取出r中字符串空格中间的字符

Question

I have several strings like

"AAA BBB CCC 1X2L BOT BR, DDD EEE FFF 3X4L BOT BR, GGG 5X6L BOT BR"

And I just want to take out the characters before the last last spaces, ie, I want

"1X2L, 3X4L, 5X6L"

only.

How can I reach this in R?

Answer 1

You can try using sub after splitting the string on comma ( , ).
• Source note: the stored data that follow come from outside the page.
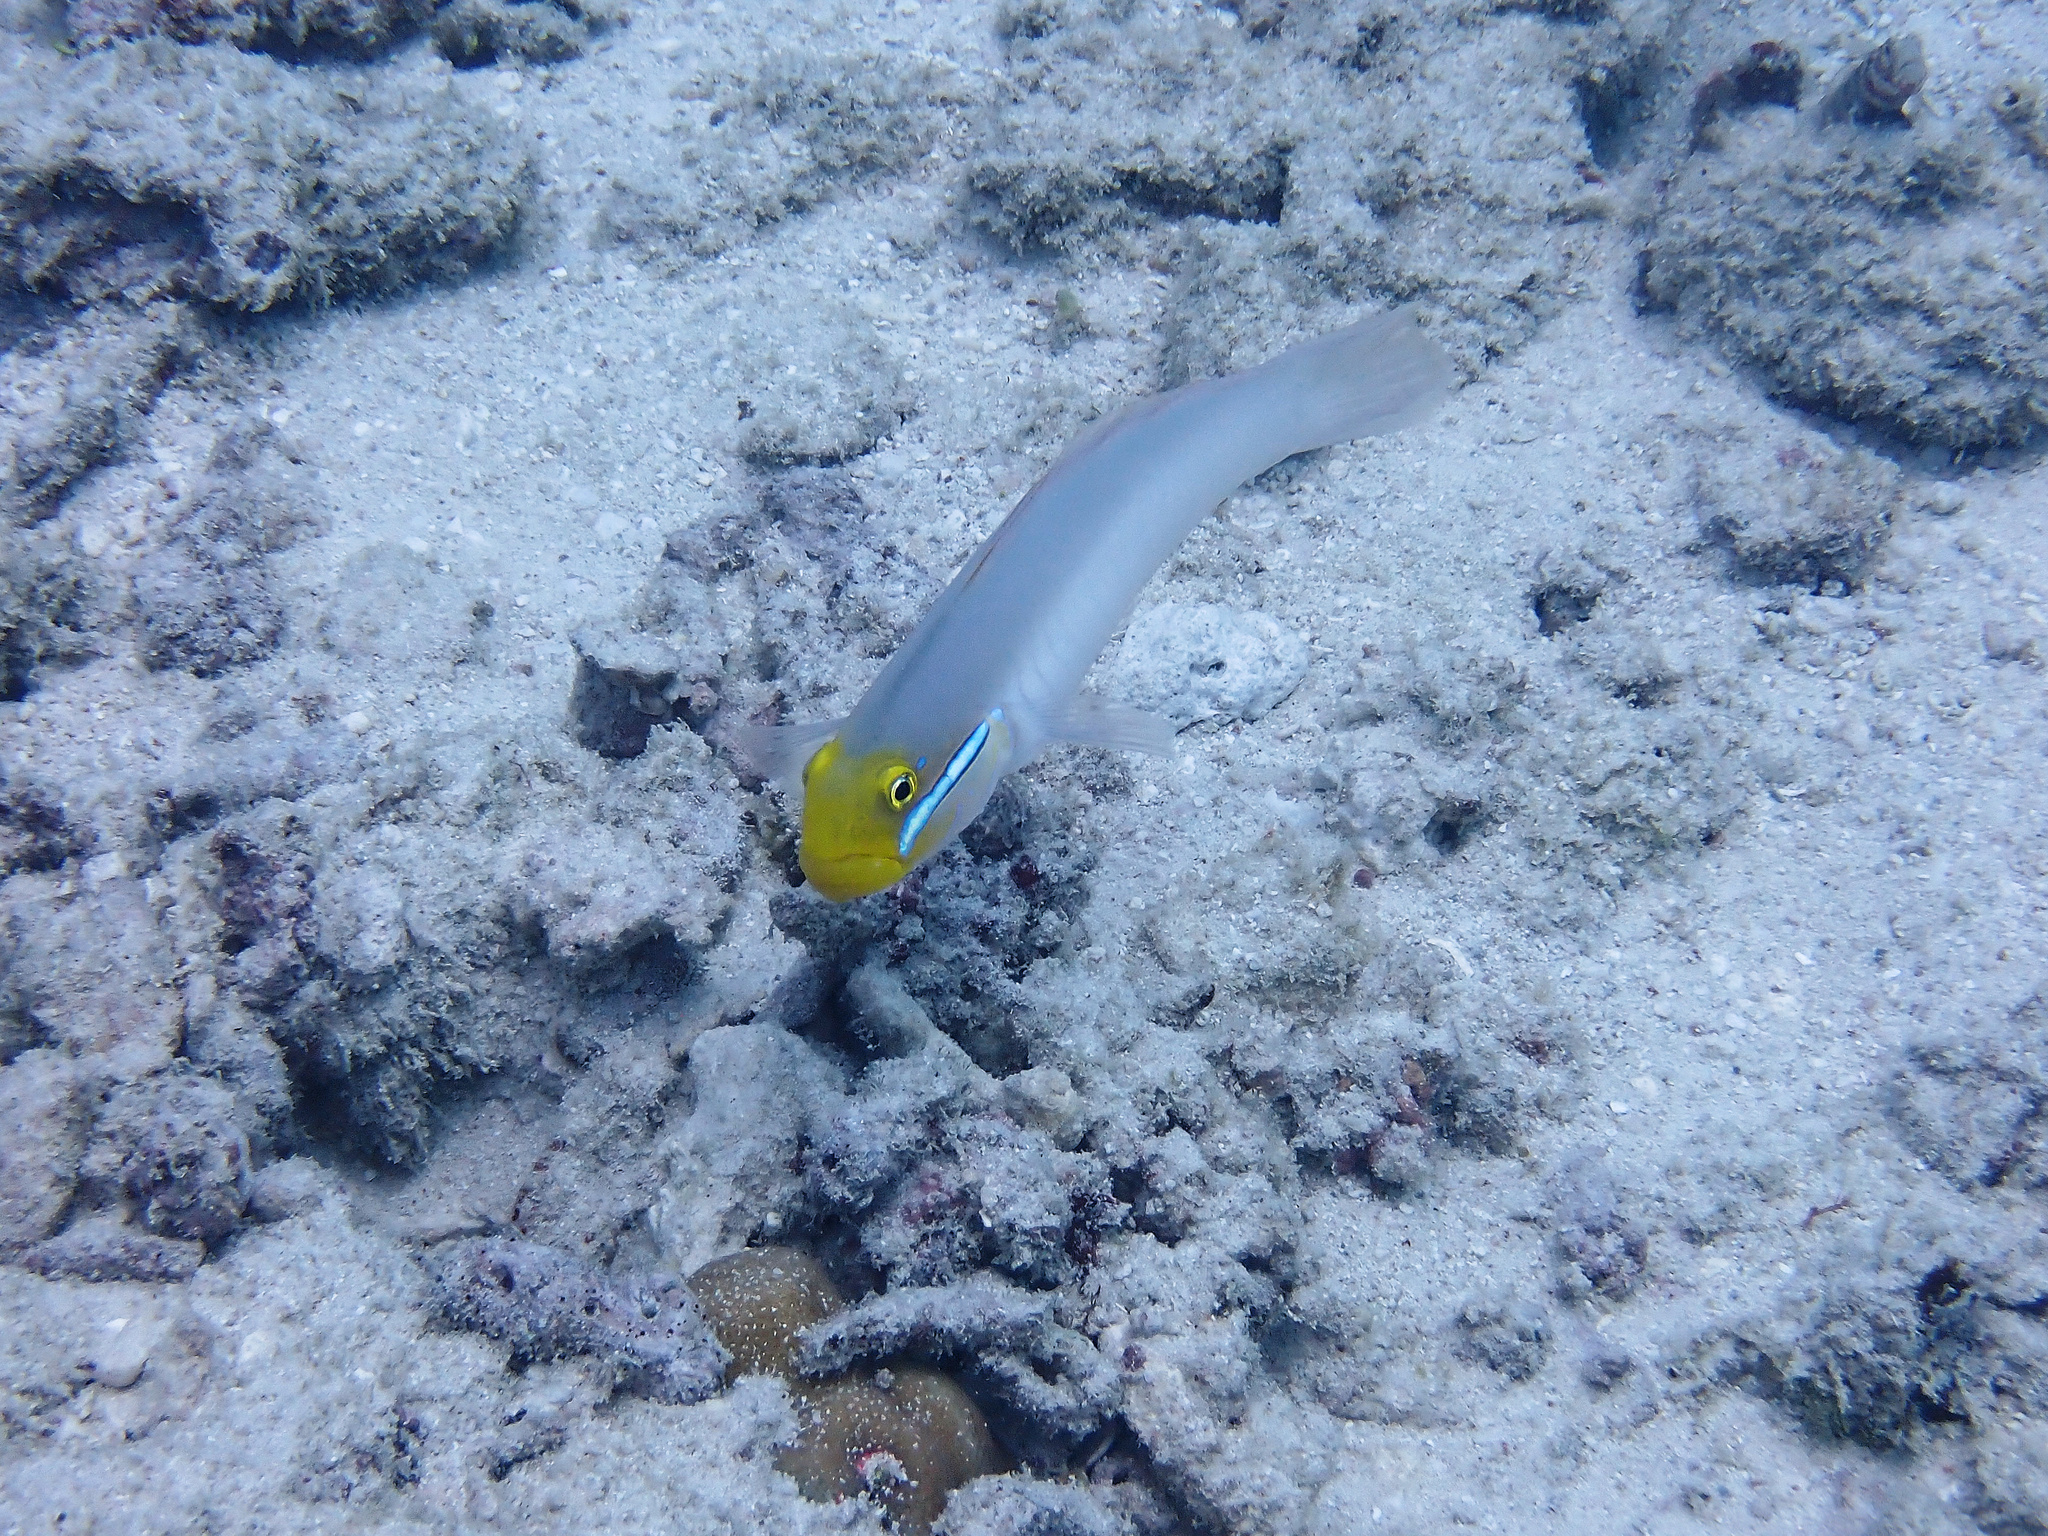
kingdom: Animalia
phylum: Chordata
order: Perciformes
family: Gobiidae
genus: Valenciennea
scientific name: Valenciennea strigata
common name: Blueband goby
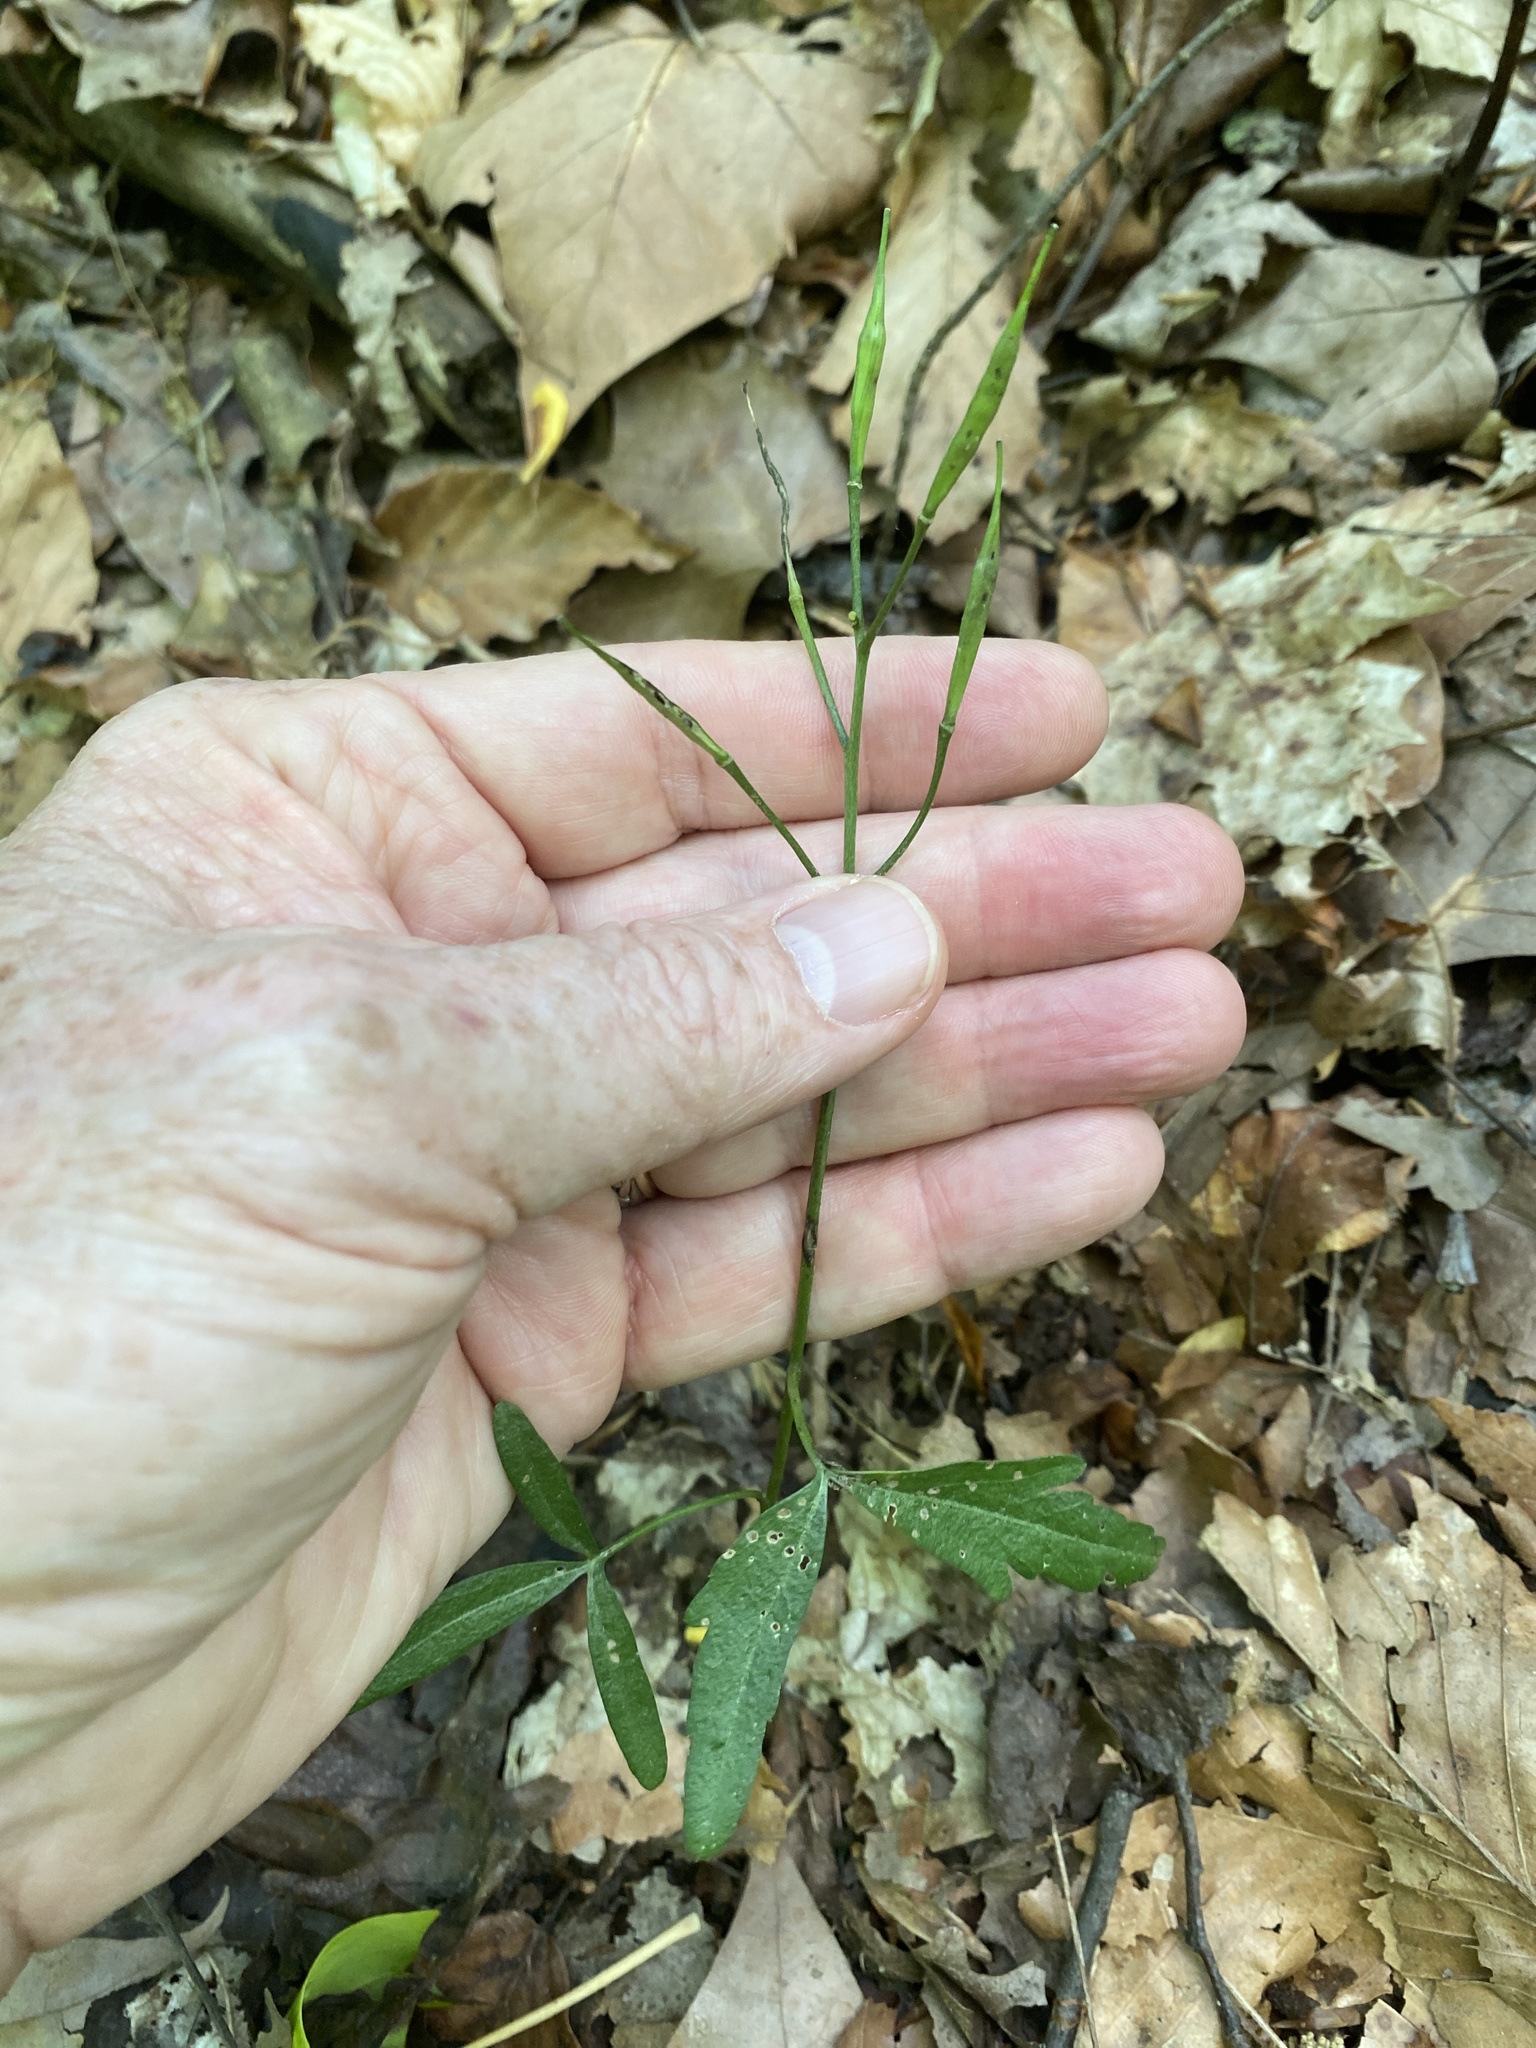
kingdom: Plantae
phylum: Tracheophyta
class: Magnoliopsida
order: Brassicales
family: Brassicaceae
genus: Cardamine
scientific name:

x <- "AAA BBB CCC 1X2L BOT BR, DDD EEE FFF 3X4L BOT BR, GGG 5X6L BOT BR"
sub('.*?(\\w+)\\s\\w+\\s\\w+$', '\\1', strsplit(x, ',\\s')[[1]])
#[1] "1X2L" "3X4L" "5X6L"

.*? - matches as few characters as possible until

( (\\w+) - is a capture group to capture the word that we want

\\s - a whitespace followed by

\\w+ - a word followed by

\\s - another whitespace and a word ( \\w+ ) is encountered.)

Answer 2

Another regex you can use in this case

library(stringr)
str_extract_all(x, "\\d{1}\\w{1}\\d{1}\\w{1}")
#[1] "1X2L" "3X4L" "5X6L"

• \\d{1} : Matches one digit only
• \\w{1} : Matches one letter only